- _Exercise aim_
Pull out every line of the entries below that contains the string "Rank", where case counts.

- _Records to process_
■ ■ ■ ■ ■
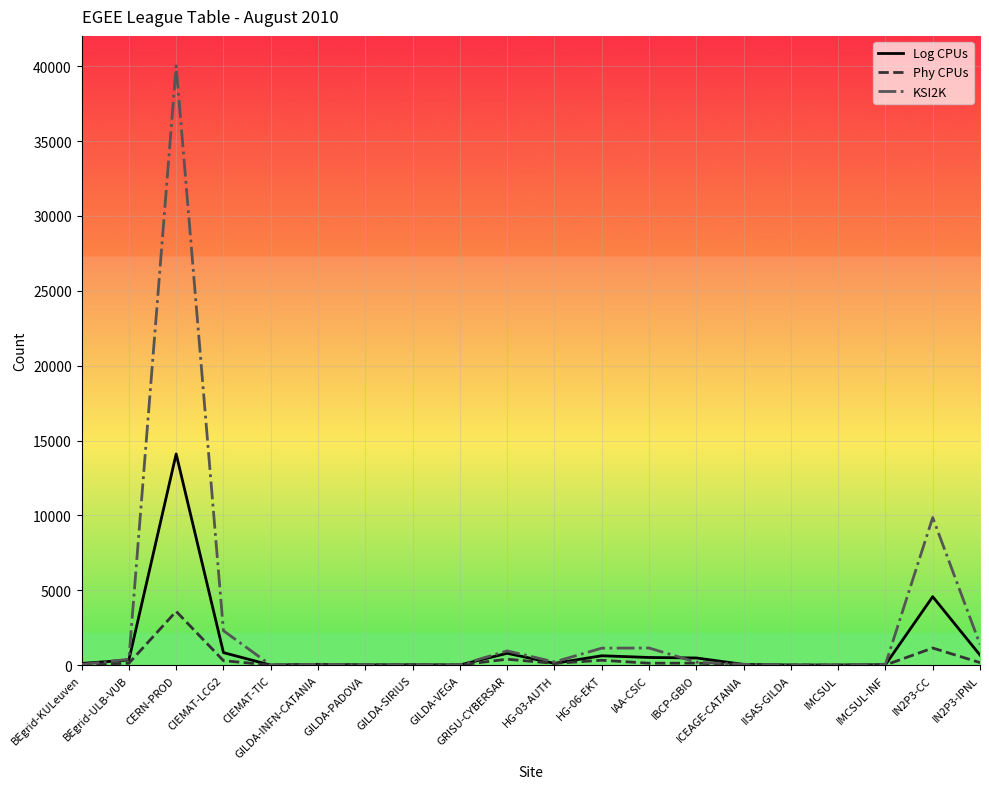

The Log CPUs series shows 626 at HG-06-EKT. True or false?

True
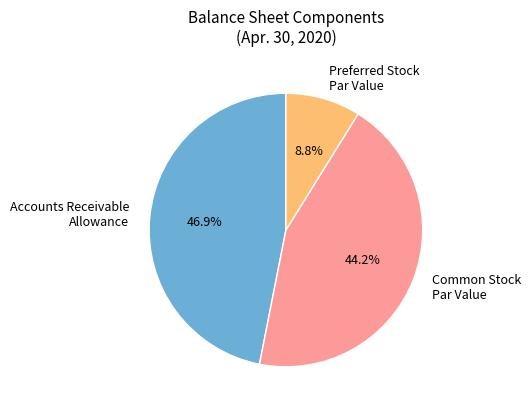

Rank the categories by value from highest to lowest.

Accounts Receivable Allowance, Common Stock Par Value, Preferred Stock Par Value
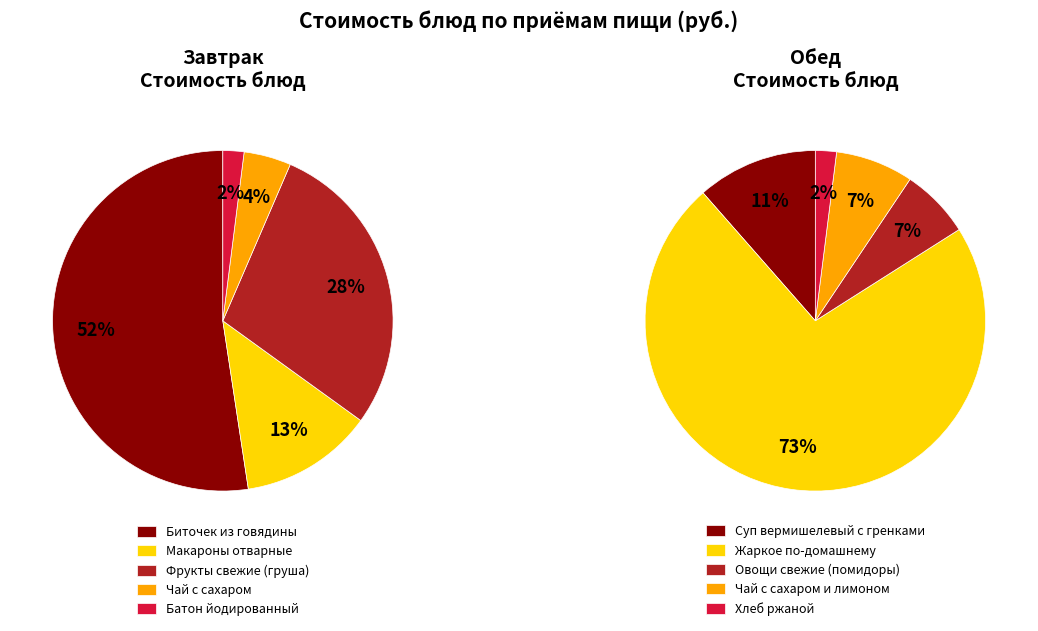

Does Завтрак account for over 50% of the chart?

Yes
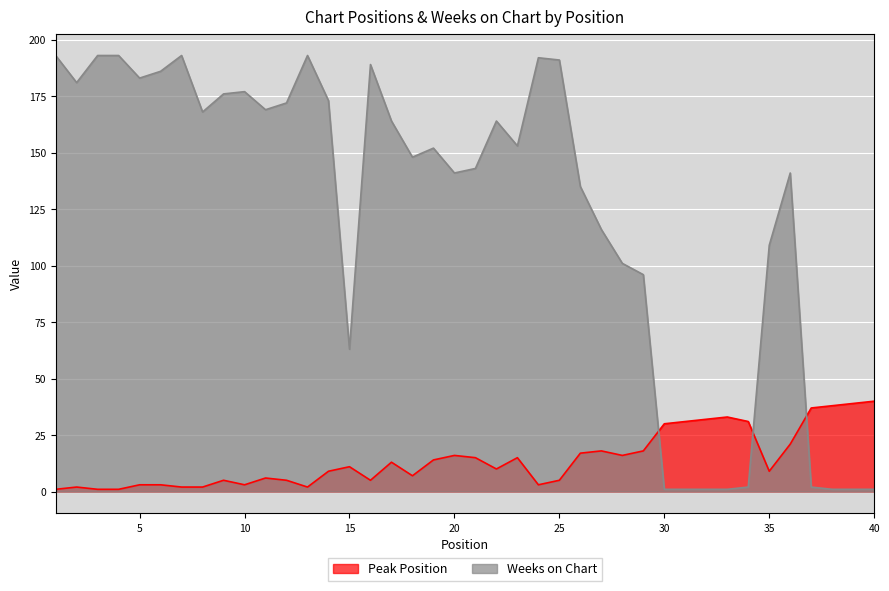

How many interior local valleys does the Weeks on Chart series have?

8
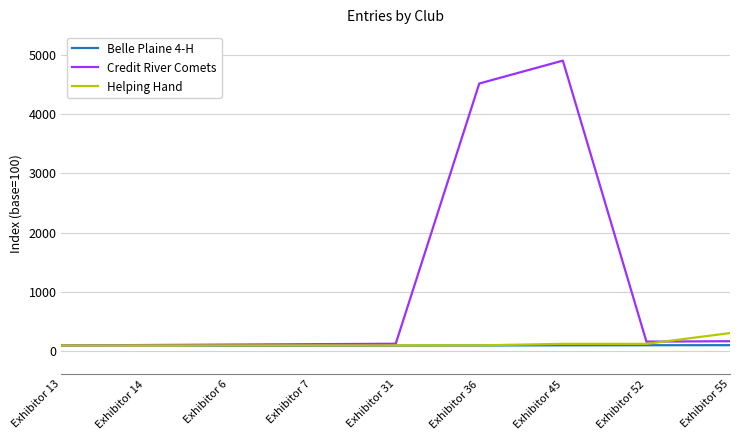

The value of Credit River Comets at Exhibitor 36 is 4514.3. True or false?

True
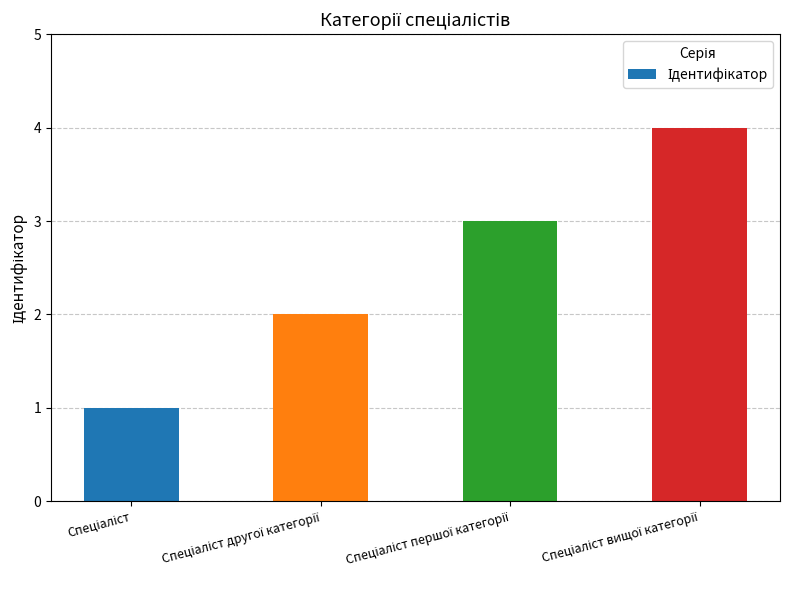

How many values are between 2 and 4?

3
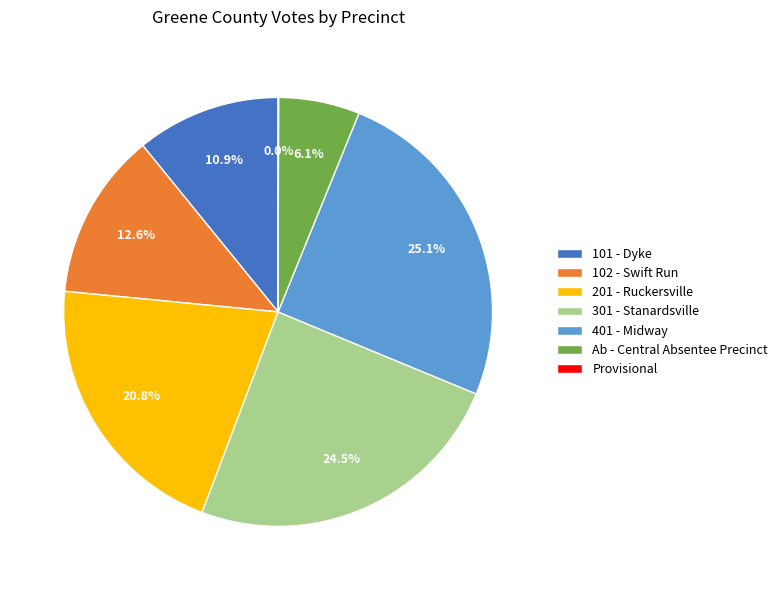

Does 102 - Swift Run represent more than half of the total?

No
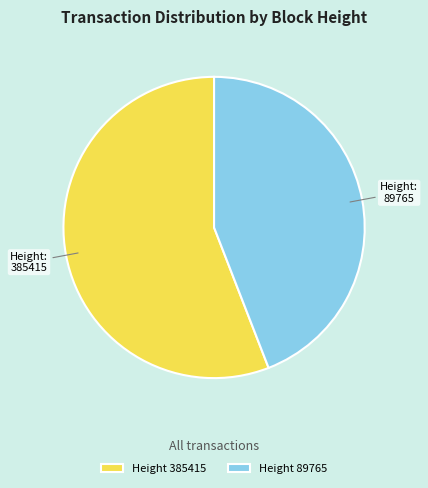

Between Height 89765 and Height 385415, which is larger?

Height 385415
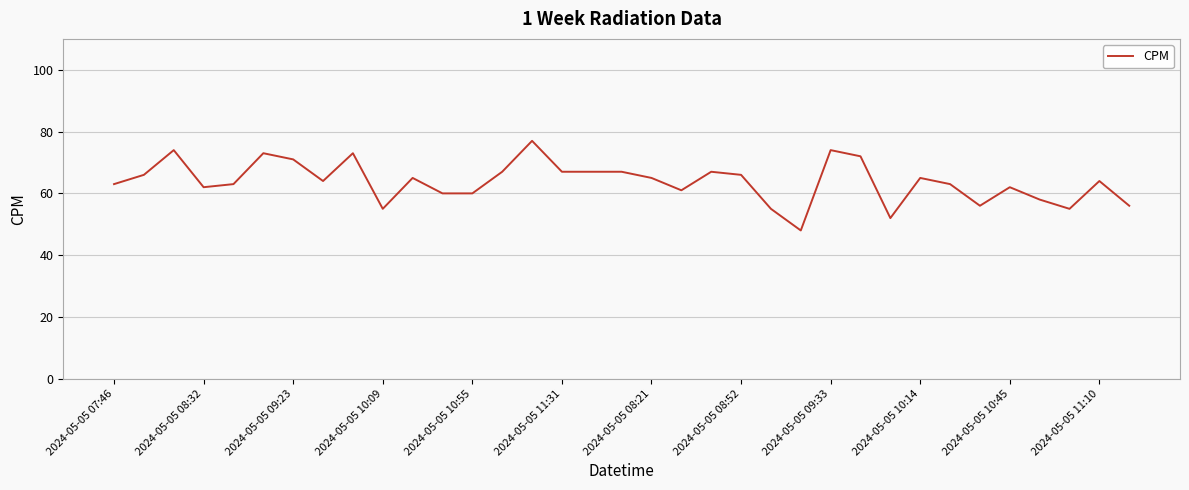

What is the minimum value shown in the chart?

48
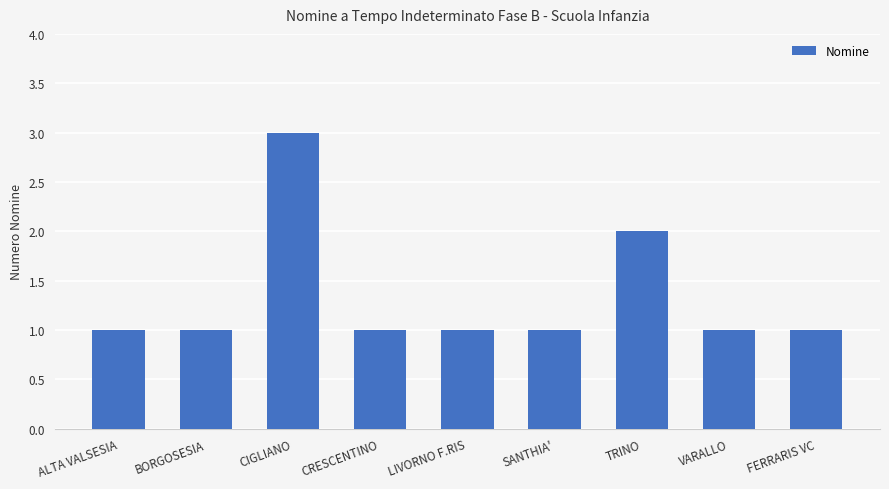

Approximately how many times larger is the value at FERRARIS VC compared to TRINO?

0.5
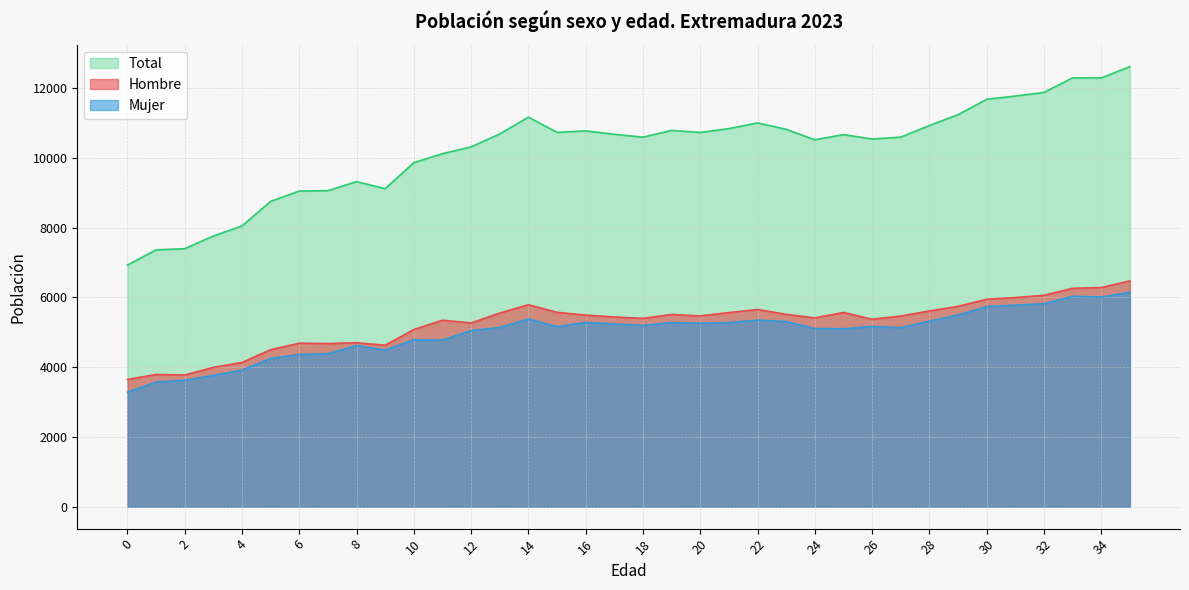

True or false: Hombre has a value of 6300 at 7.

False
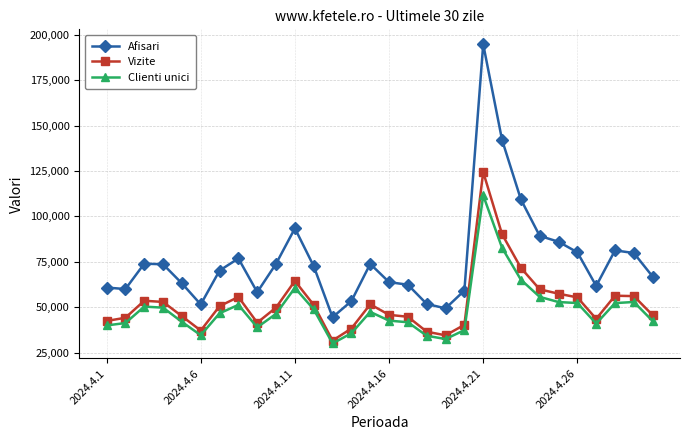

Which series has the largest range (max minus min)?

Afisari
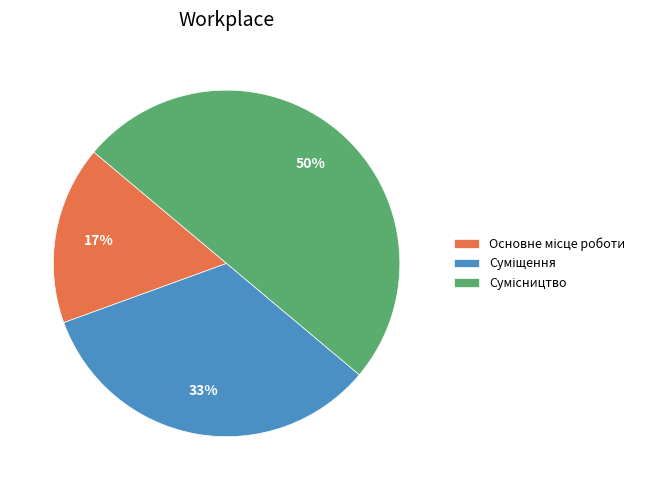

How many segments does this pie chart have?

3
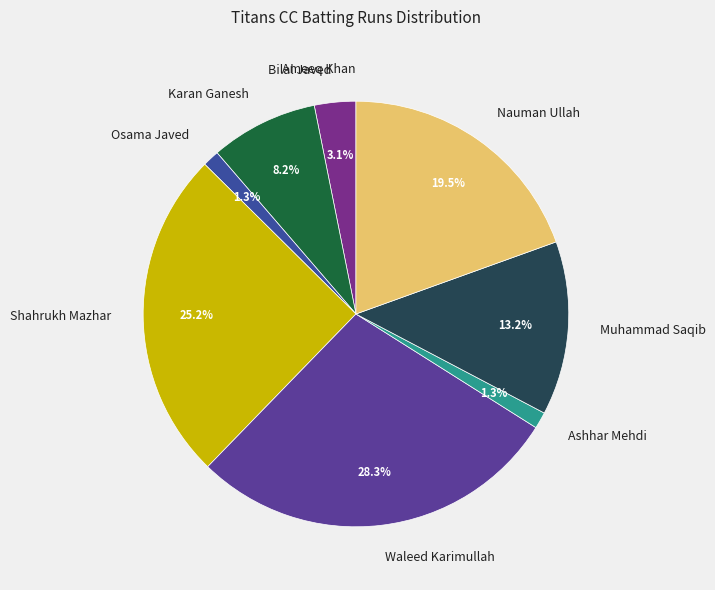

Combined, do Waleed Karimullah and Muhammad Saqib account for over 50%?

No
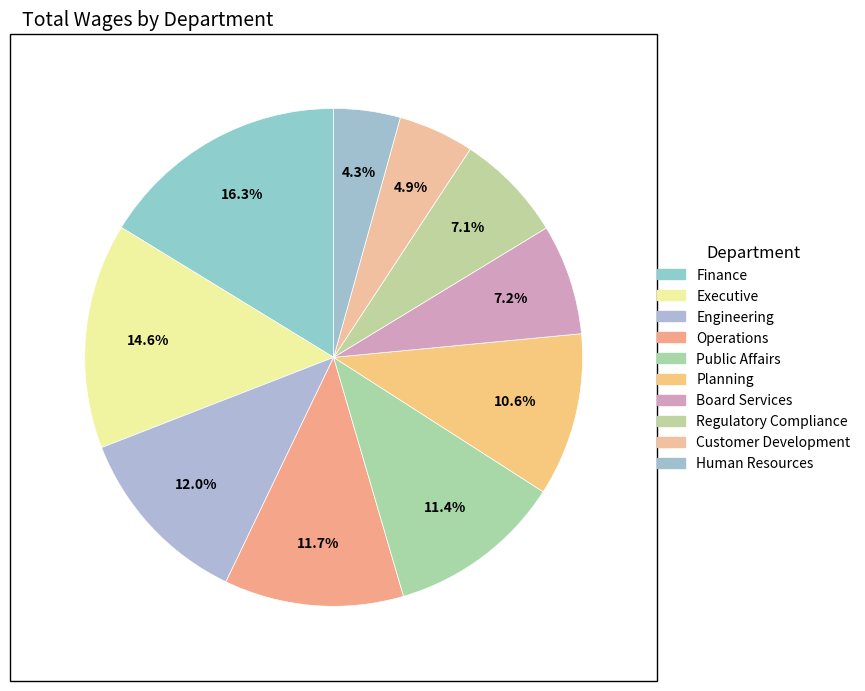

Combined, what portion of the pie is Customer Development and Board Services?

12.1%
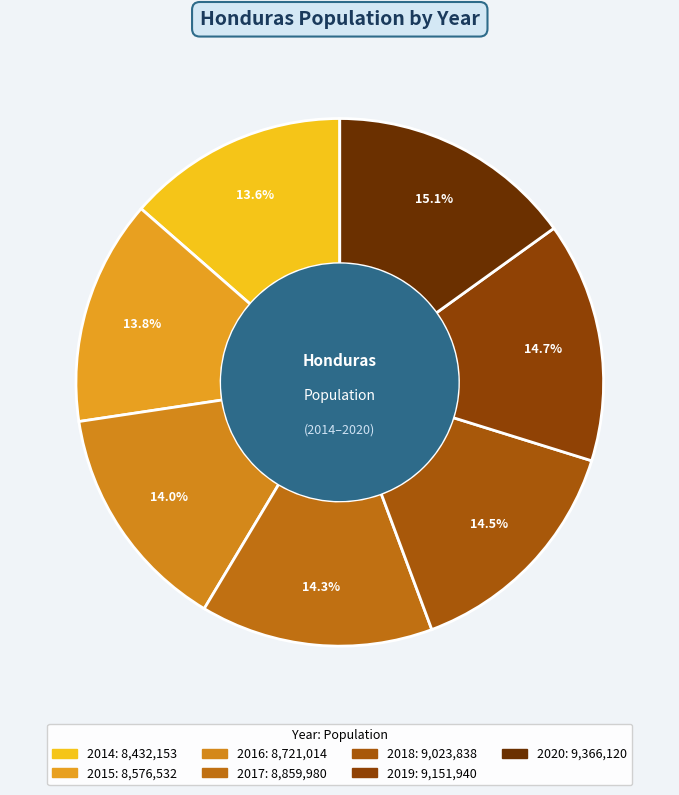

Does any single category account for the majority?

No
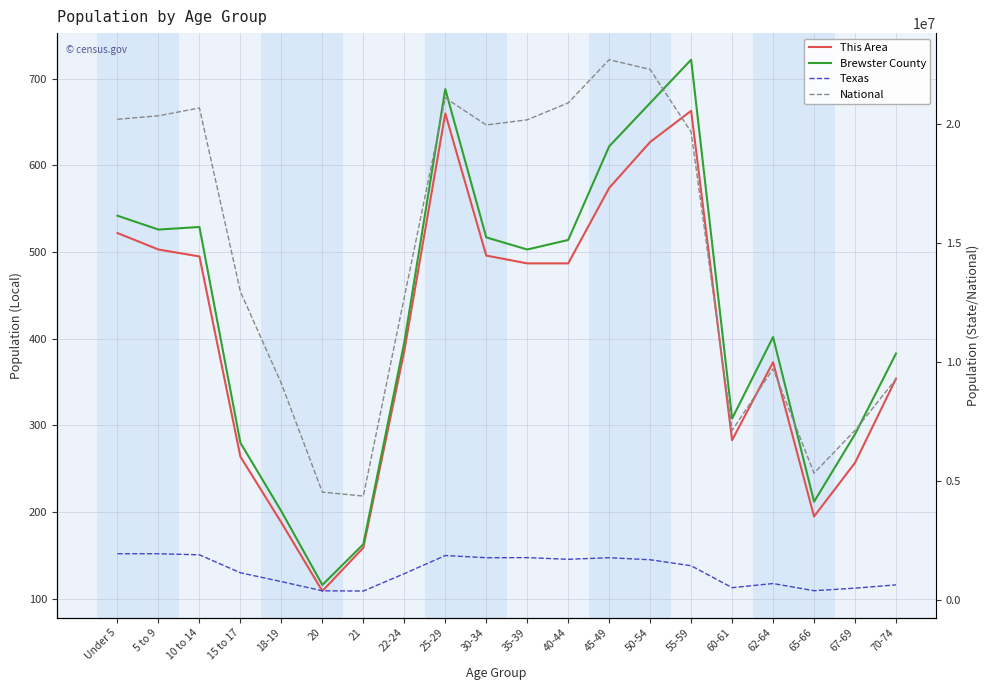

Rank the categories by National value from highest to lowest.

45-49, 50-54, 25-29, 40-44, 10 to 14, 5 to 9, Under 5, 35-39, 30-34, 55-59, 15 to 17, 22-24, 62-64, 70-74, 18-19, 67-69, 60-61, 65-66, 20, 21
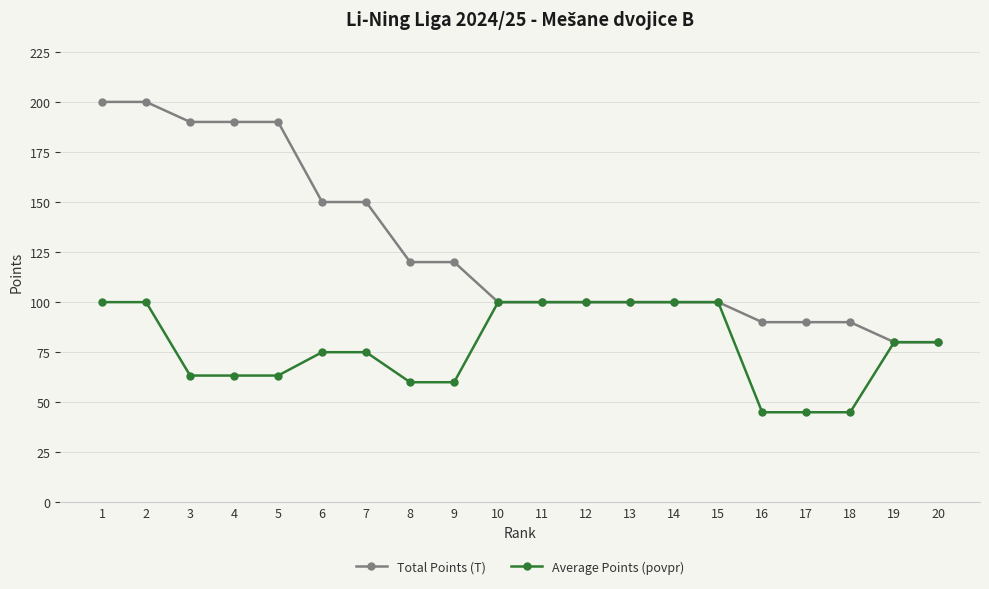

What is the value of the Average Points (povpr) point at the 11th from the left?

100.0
■ ■ ■ ■ ■
- _Your solution_
Rank the categories by value from highest to lowest.
Rank the categories by National value from highest to lowest.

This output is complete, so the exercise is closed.